Records for the exercise »
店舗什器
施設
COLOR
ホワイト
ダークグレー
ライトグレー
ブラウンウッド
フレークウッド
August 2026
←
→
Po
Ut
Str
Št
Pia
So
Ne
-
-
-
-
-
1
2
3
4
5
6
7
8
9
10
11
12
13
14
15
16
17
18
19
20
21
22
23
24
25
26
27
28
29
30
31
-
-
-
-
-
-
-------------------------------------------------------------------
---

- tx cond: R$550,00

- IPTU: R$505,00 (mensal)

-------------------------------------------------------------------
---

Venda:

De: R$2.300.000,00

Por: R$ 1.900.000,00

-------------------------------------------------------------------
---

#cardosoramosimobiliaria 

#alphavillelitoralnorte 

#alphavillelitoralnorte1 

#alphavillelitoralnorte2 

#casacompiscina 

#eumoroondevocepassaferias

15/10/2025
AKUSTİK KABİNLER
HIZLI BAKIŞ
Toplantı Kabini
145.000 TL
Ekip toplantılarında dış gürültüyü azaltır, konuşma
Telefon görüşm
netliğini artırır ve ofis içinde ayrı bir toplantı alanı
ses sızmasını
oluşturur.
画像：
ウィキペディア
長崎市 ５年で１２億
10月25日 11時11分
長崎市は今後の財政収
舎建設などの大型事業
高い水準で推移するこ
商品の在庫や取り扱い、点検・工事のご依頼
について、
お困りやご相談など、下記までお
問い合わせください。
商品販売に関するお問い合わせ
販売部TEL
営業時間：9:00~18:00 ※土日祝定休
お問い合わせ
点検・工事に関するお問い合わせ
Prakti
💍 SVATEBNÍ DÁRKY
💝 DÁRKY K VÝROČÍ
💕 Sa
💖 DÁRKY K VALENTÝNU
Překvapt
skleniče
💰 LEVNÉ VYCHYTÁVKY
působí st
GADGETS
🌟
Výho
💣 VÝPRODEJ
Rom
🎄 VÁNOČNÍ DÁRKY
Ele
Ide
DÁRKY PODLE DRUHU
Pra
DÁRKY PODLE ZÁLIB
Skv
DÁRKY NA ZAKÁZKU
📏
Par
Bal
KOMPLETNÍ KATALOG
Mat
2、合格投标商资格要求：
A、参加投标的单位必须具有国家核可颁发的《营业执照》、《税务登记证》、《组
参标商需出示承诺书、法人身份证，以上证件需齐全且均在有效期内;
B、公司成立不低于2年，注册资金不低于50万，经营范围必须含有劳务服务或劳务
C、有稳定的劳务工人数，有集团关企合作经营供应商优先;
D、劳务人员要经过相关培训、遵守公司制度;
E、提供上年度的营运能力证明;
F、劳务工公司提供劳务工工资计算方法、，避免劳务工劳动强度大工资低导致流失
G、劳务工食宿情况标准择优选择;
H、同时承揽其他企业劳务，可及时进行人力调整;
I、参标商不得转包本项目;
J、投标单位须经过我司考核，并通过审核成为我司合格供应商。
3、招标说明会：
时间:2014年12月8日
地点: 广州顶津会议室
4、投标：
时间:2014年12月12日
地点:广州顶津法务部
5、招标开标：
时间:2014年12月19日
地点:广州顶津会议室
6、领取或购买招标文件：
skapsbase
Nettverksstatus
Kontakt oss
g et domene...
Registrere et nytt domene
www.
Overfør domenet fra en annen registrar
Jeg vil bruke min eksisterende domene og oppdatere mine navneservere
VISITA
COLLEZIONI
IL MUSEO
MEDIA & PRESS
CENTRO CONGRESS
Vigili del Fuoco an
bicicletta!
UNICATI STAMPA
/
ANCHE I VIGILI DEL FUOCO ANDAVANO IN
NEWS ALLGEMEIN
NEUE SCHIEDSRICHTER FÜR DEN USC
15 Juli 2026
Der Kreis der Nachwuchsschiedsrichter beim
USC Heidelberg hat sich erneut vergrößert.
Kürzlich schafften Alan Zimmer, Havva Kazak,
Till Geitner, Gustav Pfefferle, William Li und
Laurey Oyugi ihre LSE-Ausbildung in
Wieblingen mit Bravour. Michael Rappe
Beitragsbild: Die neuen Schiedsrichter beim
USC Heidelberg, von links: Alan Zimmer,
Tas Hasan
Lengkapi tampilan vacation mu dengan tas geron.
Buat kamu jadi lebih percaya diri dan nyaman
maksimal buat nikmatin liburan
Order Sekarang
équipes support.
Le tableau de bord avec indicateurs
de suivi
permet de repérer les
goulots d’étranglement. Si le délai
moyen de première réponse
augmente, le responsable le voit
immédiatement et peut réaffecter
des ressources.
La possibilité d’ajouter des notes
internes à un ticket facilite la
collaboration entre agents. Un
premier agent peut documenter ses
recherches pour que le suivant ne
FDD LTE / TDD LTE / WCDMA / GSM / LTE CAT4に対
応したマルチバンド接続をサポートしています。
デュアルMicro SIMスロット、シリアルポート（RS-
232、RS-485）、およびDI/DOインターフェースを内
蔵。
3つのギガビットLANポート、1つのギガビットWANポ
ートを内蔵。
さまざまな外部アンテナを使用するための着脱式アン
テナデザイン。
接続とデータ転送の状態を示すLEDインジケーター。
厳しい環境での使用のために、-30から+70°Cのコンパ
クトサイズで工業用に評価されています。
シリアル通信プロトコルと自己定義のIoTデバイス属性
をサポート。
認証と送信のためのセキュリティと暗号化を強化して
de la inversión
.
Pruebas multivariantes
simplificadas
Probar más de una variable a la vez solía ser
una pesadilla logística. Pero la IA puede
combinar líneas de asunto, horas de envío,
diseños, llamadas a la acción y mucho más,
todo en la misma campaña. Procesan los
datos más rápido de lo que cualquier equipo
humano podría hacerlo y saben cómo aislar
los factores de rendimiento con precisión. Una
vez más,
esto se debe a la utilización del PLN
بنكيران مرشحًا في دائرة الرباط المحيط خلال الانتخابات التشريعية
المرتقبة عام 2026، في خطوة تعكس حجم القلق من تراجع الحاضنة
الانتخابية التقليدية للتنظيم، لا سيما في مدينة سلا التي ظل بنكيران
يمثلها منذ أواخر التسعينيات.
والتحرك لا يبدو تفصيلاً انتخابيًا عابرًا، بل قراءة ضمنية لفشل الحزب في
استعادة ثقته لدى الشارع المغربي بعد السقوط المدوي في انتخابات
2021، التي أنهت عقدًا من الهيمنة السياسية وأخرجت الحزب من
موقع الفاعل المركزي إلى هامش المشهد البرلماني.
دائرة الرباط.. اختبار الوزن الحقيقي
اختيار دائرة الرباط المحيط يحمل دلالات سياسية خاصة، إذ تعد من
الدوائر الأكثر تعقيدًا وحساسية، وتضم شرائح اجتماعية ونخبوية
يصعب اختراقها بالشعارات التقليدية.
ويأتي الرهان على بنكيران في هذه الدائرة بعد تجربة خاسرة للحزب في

Task description » Output every line of the entries above as a Markdown table with the columns No. and Line. Put a running count in No. and leave out blank lines.

Written solution »
| No. | Line |
|---|---|
| 1 | 店舗什器 |
| 2 | 施設 |
| 3 | COLOR |
| 4 | ホワイト |
| 5 | ダークグレー |
| 6 | ライトグレー |
| 7 | ブラウンウッド |
| 8 | フレークウッド |
| 9 | August 2026 |
| 10 | ← |
| 11 | → |
| 12 | Po |
| 13 | Ut |
| 14 | Str |
| 15 | Št |
| 16 | Pia |
| 17 | So |
| 18 | Ne |
| 19 | - |
| 20 | - |
| 21 | - |
| 22 | - |
| 23 | - |
| 24 | 1 |
| 25 | 2 |
| 26 | 3 |
| 27 | 4 |
| 28 | 5 |
| 29 | 6 |
| 30 | 7 |
| 31 | 8 |
| 32 | 9 |
| 33 | 10 |
| 34 | 11 |
| 35 | 12 |
| 36 | 13 |
| 37 | 14 |
| 38 | 15 |
| 39 | 16 |
| 40 | 17 |
| 41 | 18 |
| 42 | 19 |
| 43 | 20 |
| 44 | 21 |
| 45 | 22 |
| 46 | 23 |
| 47 | 24 |
| 48 | 25 |
| 49 | 26 |
| 50 | 27 |
| 51 | 28 |
| 52 | 29 |
| 53 | 30 |
| 54 | 31 |
| 55 | - |
| 56 | - |
| 57 | - |
| 58 | - |
| 59 | - |
| 60 | - |
| 61 | ------------------------------------------------------------------- |
| 62 | --- |
| 63 | - tx cond: R$550,00 |
| 64 | - IPTU: R$505,00 (mensal) |
| 65 | ------------------------------------------------------------------- |
| 66 | --- |
| 67 | Venda: |
| 68 | De: R$2.300.000,00 |
| 69 | Por: R$ 1.900.000,00 |
| 70 | ------------------------------------------------------------------- |
| 71 | --- |
| 72 | #cardosoramosimobiliaria  |
| 73 | #alphavillelitoralnorte  |
| 74 | #alphavillelitoralnorte1  |
| 75 | #alphavillelitoralnorte2  |
| 76 | #casacompiscina  |
| 77 | #eumoroondevocepassaferias |
| 78 | 15/10/2025 |
| 79 | AKUSTİK KABİNLER |
| 80 | HIZLI BAKIŞ |
| 81 | Toplantı Kabini |
| 82 | 145.000 TL |
| 83 | Ekip toplantılarında dış gürültüyü azaltır, konuşma |
| 84 | Telefon görüşm |
| 85 | netliğini artırır ve ofis içinde ayrı bir toplantı alanı |
| 86 | ses sızmasını |
| 87 | oluşturur. |
| 88 | 画像： |
| 89 | ウィキペディア |
| 90 | 長崎市 ５年で１２億 |
| 91 | 10月25日 11時11分 |
| 92 | 長崎市は今後の財政収 |
| 93 | 舎建設などの大型事業 |
| 94 | 高い水準で推移するこ |
| 95 | 商品の在庫や取り扱い、点検・工事のご依頼 |
| 96 | について、 |
| 97 | お困りやご相談など、下記までお |
| 98 | 問い合わせください。 |
| 99 | 商品販売に関するお問い合わせ |
| 100 | 販売部TEL |
| 101 | 営業時間：9:00~18:00 ※土日祝定休 |
| 102 | お問い合わせ |
| 103 | 点検・工事に関するお問い合わせ |
| 104 | Prakti |
| 105 | 💍 SVATEBNÍ DÁRKY |
| 106 | 💝 DÁRKY K VÝROČÍ |
| 107 | 💕 Sa |
| 108 | 💖 DÁRKY K VALENTÝNU |
| 109 | Překvapt |
| 110 | skleniče |
| 111 | 💰 LEVNÉ VYCHYTÁVKY |
| 112 | působí st |
| 113 | GADGETS |
| 114 | 🌟 |
| 115 | Výho |
| 116 | 💣 VÝPRODEJ |
| 117 | Rom |
| 118 | 🎄 VÁNOČNÍ DÁRKY |
| 119 | Ele |
| 120 | Ide |
| 121 | DÁRKY PODLE DRUHU |
| 122 | Pra |
| 123 | DÁRKY PODLE ZÁLIB |
| 124 | Skv |
| 125 | DÁRKY NA ZAKÁZKU |
| 126 | 📏 |
| 127 | Par |
| 128 | Bal |
| 129 | KOMPLETNÍ KATALOG |
| 130 | Mat |
| 131 | 2、合格投标商资格要求： |
| 132 | A、参加投标的单位必须具有国家核可颁发的《营业执照》、《税务登记证》、《组 |
| 133 | 参标商需出示承诺书、法人身份证，以上证件需齐全且均在有效期内; |
| 134 | B、公司成立不低于2年，注册资金不低于50万，经营范围必须含有劳务服务或劳务 |
| 135 | C、有稳定的劳务工人数，有集团关企合作经营供应商优先; |
| 136 | D、劳务人员要经过相关培训、遵守公司制度; |
| 137 | E、提供上年度的营运能力证明; |
| 138 | F、劳务工公司提供劳务工工资计算方法、，避免劳务工劳动强度大工资低导致流失 |
| 139 | G、劳务工食宿情况标准择优选择; |
| 140 | H、同时承揽其他企业劳务，可及时进行人力调整; |
| 141 | I、参标商不得转包本项目; |
| 142 | J、投标单位须经过我司考核，并通过审核成为我司合格供应商。 |
| 143 | 3、招标说明会： |
| 144 | 时间:2014年12月8日 |
| 145 | 地点: 广州顶津会议室 |
| 146 | 4、投标： |
| 147 | 时间:2014年12月12日 |
| 148 | 地点:广州顶津法务部 |
| 149 | 5、招标开标： |
| 150 | 时间:2014年12月19日 |
| 151 | 地点:广州顶津会议室 |
| 152 | 6、领取或购买招标文件： |
| 153 | skapsbase |
| 154 | Nettverksstatus |
| 155 | Kontakt oss |
| 156 | g et domene... |
| 157 | Registrere et nytt domene |
| 158 | www. |
| 159 | Overfør domenet fra en annen registrar |
| 160 | Jeg vil bruke min eksisterende domene og oppdatere mine navneservere |
| 161 | VISITA |
| 162 | COLLEZIONI |
| 163 | IL MUSEO |
| 164 | MEDIA & PRESS |
| 165 | CENTRO CONGRESS |
| 166 | Vigili del Fuoco an |
| 167 | bicicletta! |
| 168 | UNICATI STAMPA |
| 169 | / |
| 170 | ANCHE I VIGILI DEL FUOCO ANDAVANO IN |
| 171 | NEWS ALLGEMEIN |
| 172 | NEUE SCHIEDSRICHTER FÜR DEN USC |
| 173 | 15 Juli 2026 |
| 174 | Der Kreis der Nachwuchsschiedsrichter beim |
| 175 | USC Heidelberg hat sich erneut vergrößert. |
| 176 | Kürzlich schafften Alan Zimmer, Havva Kazak, |
| 177 | Till Geitner, Gustav Pfefferle, William Li und |
| 178 | Laurey Oyugi ihre LSE-Ausbildung in |
| 179 | Wieblingen mit Bravour. Michael Rappe |
| 180 | Beitragsbild: Die neuen Schiedsrichter beim |
| 181 | USC Heidelberg, von links: Alan Zimmer, |
| 182 | Tas Hasan |
| 183 | Lengkapi tampilan vacation mu dengan tas geron. |
| 184 | Buat kamu jadi lebih percaya diri dan nyaman |
| 185 | maksimal buat nikmatin liburan |
| 186 | Order Sekarang |
| 187 | équipes support. |
| 188 | Le tableau de bord avec indicateurs |
| 189 | de suivi |
| 190 | permet de repérer les |
| 191 | goulots d’étranglement. Si le délai |
| 192 | moyen de première réponse |
| 193 | augmente, le responsable le voit |
| 194 | immédiatement et peut réaffecter |
| 195 | des ressources. |
| 196 | La possibilité d’ajouter des notes |
| 197 | internes à un ticket facilite la |
| 198 | collaboration entre agents. Un |
| 199 | premier agent peut documenter ses |
| 200 | recherches pour que le suivant ne |
| 201 | FDD LTE / TDD LTE / WCDMA / GSM / LTE CAT4に対 |
| 202 | 応したマルチバンド接続をサポートしています。 |
| 203 | デュアルMicro SIMスロット、シリアルポート（RS- |
| 204 | 232、RS-485）、およびDI/DOインターフェースを内 |
| 205 | 蔵。 |
| 206 | 3つのギガビットLANポート、1つのギガビットWANポ |
| 207 | ートを内蔵。 |
| 208 | さまざまな外部アンテナを使用するための着脱式アン |
| 209 | テナデザイン。 |
| 210 | 接続とデータ転送の状態を示すLEDインジケーター。 |
| 211 | 厳しい環境での使用のために、-30から+70°Cのコンパ |
| 212 | クトサイズで工業用に評価されています。 |
| 213 | シリアル通信プロトコルと自己定義のIoTデバイス属性 |
| 214 | をサポート。 |
| 215 | 認証と送信のためのセキュリティと暗号化を強化して |
| 216 | de la inversión |
| 217 | . |
| 218 | Pruebas multivariantes |
| 219 | simplificadas |
| 220 | Probar más de una variable a la vez solía ser |
| 221 | una pesadilla logística. Pero la IA puede |
| 222 | combinar líneas de asunto, horas de envío, |
| 223 | diseños, llamadas a la acción y mucho más, |
| 224 | todo en la misma campaña. Procesan los |
| 225 | datos más rápido de lo que cualquier equipo |
| 226 | humano podría hacerlo y saben cómo aislar |
| 227 | los factores de rendimiento con precisión. Una |
| 228 | vez más, |
| 229 | esto se debe a la utilización del PLN |
| 230 | بنكيران مرشحًا في دائرة الرباط المحيط خلال الانتخابات التشريعية |
| 231 | المرتقبة عام 2026، في خطوة تعكس حجم القلق من تراجع الحاضنة |
| 232 | الانتخابية التقليدية للتنظيم، لا سيما في مدينة سلا التي ظل بنكيران |
| 233 | يمثلها منذ أواخر التسعينيات. |
| 234 | والتحرك لا يبدو تفصيلاً انتخابيًا عابرًا، بل قراءة ضمنية لفشل الحزب في |
| 235 | استعادة ثقته لدى الشارع المغربي بعد السقوط المدوي في انتخابات |
| 236 | 2021، التي أنهت عقدًا من الهيمنة السياسية وأخرجت الحزب من |
| 237 | موقع الفاعل المركزي إلى هامش المشهد البرلماني. |
| 238 | دائرة الرباط.. اختبار الوزن الحقيقي |
| 239 | اختيار دائرة الرباط المحيط يحمل دلالات سياسية خاصة، إذ تعد من |
| 240 | الدوائر الأكثر تعقيدًا وحساسية، وتضم شرائح اجتماعية ونخبوية |
| 241 | يصعب اختراقها بالشعارات التقليدية. |
| 242 | ويأتي الرهان على بنكيران في هذه الدائرة بعد تجربة خاسرة للحزب في |